L’associazione offre alle istituzioni il proprio contributo su digitalizzazione degli edifici e delle imprese, mobilità sostenibile e formazione: “Cruciale il sostegno al manifatturiero in ottica 4.0”

11 Set 2019

D. A.

Federazione Anie, organizzazione confindustriale che, con un fatturato aggregato di 80 miliardi di euro, oltre 1.400 aziende associate e circa 500 mila addetti, fornisce tecnologie per i quattro mercati strategici per l’Italia (industria, energia, infrastrutture e trasporti), augura buon lavoro al nuovo esecutivo e ribadisce le proprie proposte, su cui auspica un lavoro comune con la nuova compagine governativa.

Secondo i dati diffusi da Istat, l’industria italiana delle tecnologie – Elettrotecnica ed Elettronica – rappresentata da Federazione Anie ha infatti mostrato a luglio 2019 segnali negativi nell’andamento della produzione industriale.
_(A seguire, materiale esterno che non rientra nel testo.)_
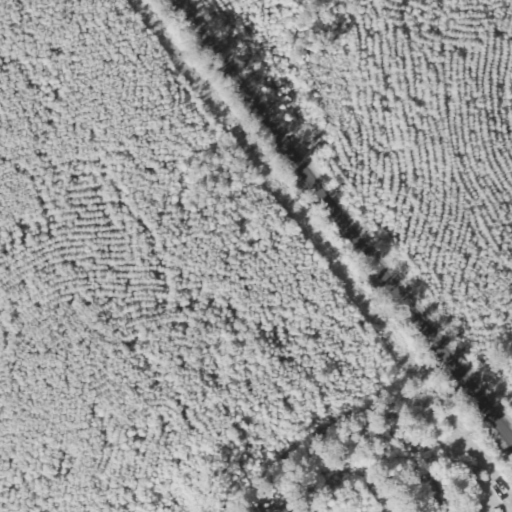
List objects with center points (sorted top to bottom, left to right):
road: (342, 219)
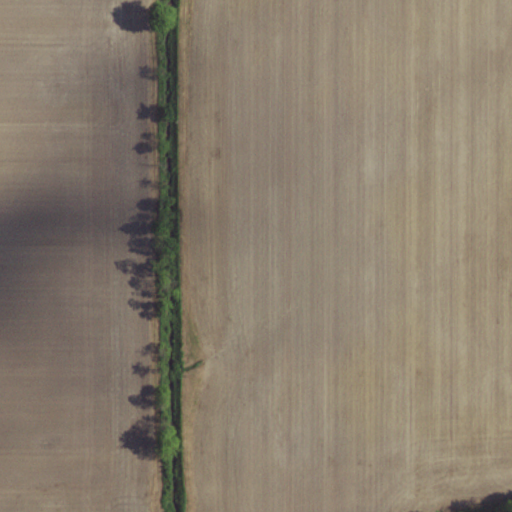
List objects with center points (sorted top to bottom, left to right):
crop: (76, 253)
crop: (355, 253)
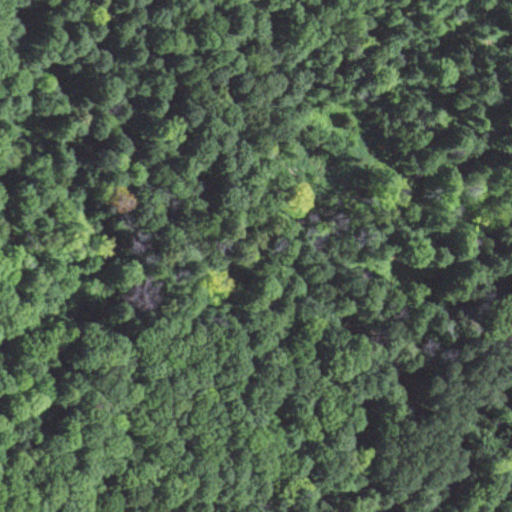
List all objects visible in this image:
road: (118, 212)
road: (213, 412)
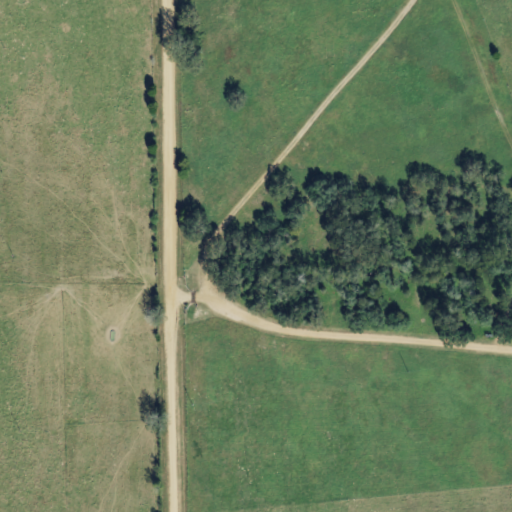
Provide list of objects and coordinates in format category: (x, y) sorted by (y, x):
road: (297, 142)
road: (176, 256)
road: (193, 296)
road: (358, 330)
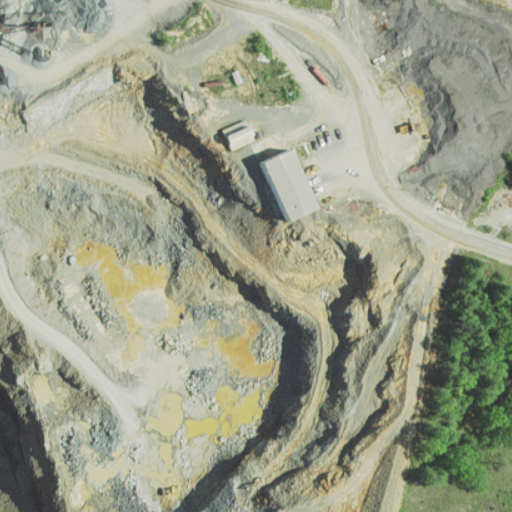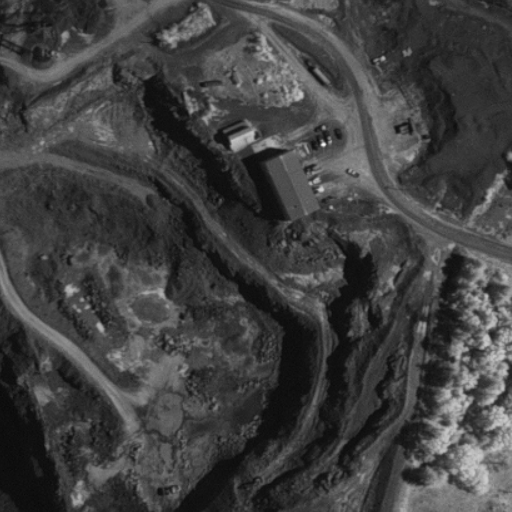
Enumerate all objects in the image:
road: (466, 237)
quarry: (239, 243)
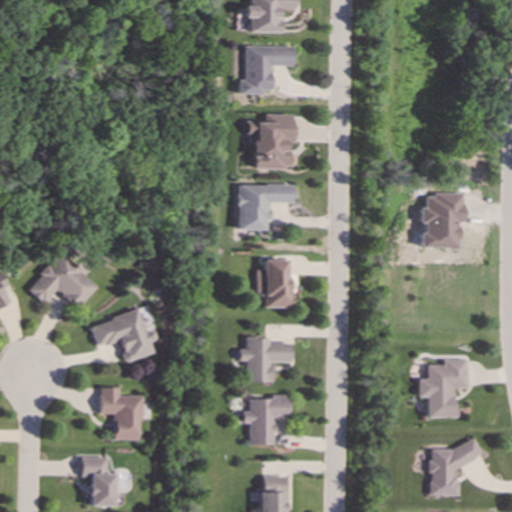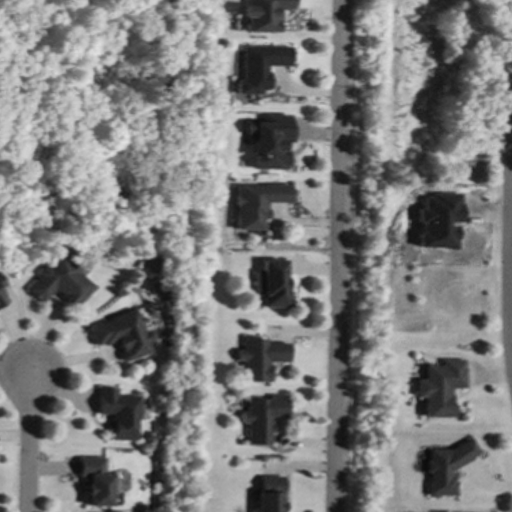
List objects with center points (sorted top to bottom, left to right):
building: (264, 14)
building: (261, 67)
building: (269, 142)
building: (257, 204)
road: (508, 246)
road: (338, 256)
road: (510, 277)
building: (61, 282)
building: (270, 283)
building: (2, 291)
building: (144, 318)
building: (121, 335)
building: (259, 358)
building: (440, 387)
building: (118, 413)
building: (262, 418)
road: (28, 440)
building: (447, 467)
building: (95, 481)
building: (270, 494)
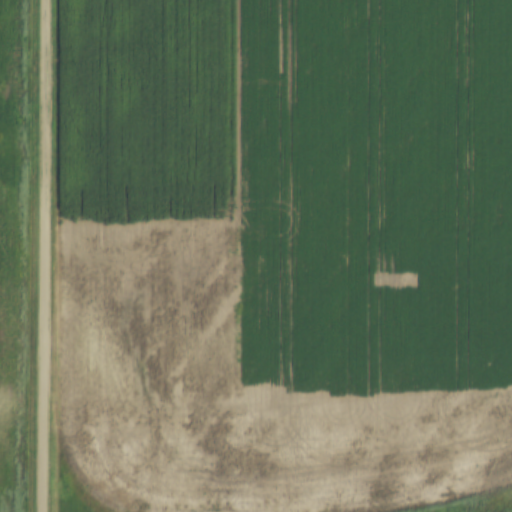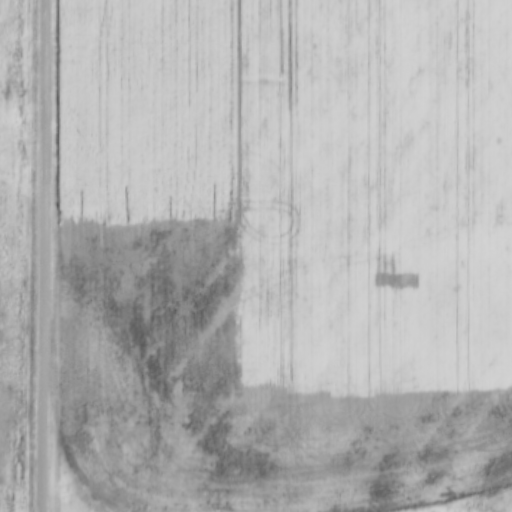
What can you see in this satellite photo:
road: (44, 256)
quarry: (490, 504)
Nel confronto con lo stesso mese del 2018, il settore ha registrato un calo dei livelli di attività industriale dell’1,5% (-1,3% la corrispondente variazione nella media del manifatturiero nazionale). Nel confronto congiunturale, a luglio 2019 rispetto a giugno 2019 l’industria Elettrotecnica ed Elettronica ha mostrato una variazione negativa della produzione industriale dello 0,4% (-0,7% la corrispondente variazione nella media del manifatturiero nazionale). Nella media del periodo gennaio-luglio 2019, nel confronto su base annua, l’industria Elettrotecnica ed Elettronica italiana ha registrato un calo cumulato della produzione industriale dell’1,1% (-1,3% la corrispondente variazione nella media del manifatturiero nazionale).

Per questo, Federazione Anie chiede alle Istituzioni, offrendo il proprio coinvolgimento e contributo, di portare a compimento la digitalizzazione delle Infrastrutture di Rete garantendo velocità e sicurezza per lo scambio e la trasmissione, sicura, delle informazioni. È necessario poi, si legge in una nota, “dare continuità allo sviluppo del settore manifatturiero attraverso il sostegno alle Tecnologie 4.0, perché occorre spingere sull’Industria come fattore determinante della competitività del Paese e traino di tutti i comparti”. L’associazione invita il governo a raggiungere gli obiettivi di sostenibilità del Piano Nazionale Clima ed Energia, dando concretezza alle misure necessarie e attuative. Prioritarie anche la digitalizzazione degli edifici, mettendo in pratica la proposta Anie Building 4.0 di misure efficaci per l’evoluzione tecnologica degli stessi e la loro efficienza e una mobilità integrata e verde, grazie ad un piano completo di investimenti nelle infrastrutture accompagnato alle iniziative sui trasporti intelligenti e sostenibili. Serve poi proseguire con il decreto Sblocca Cantieri al fine di dare nuova linfa a un settore strategico per la crescita del Sistema Paese.

Anie infine ribadisce come “la premessa indispensabile e il fattore determinante per l’attuazione di questi progetti sia la necessità di fare sistema sul tema della formazione. Il processo evolutivo in atto porterà tra qualche anno ad avere lavori molto diversi rispetto a quelli che conosciamo e che in alcuni casi non riusciamo ancora ad immaginare. Il capitale umano rappresenta un investimento imprescindibile da valorizzare per le sue competenze e conoscenze tecnologiche”.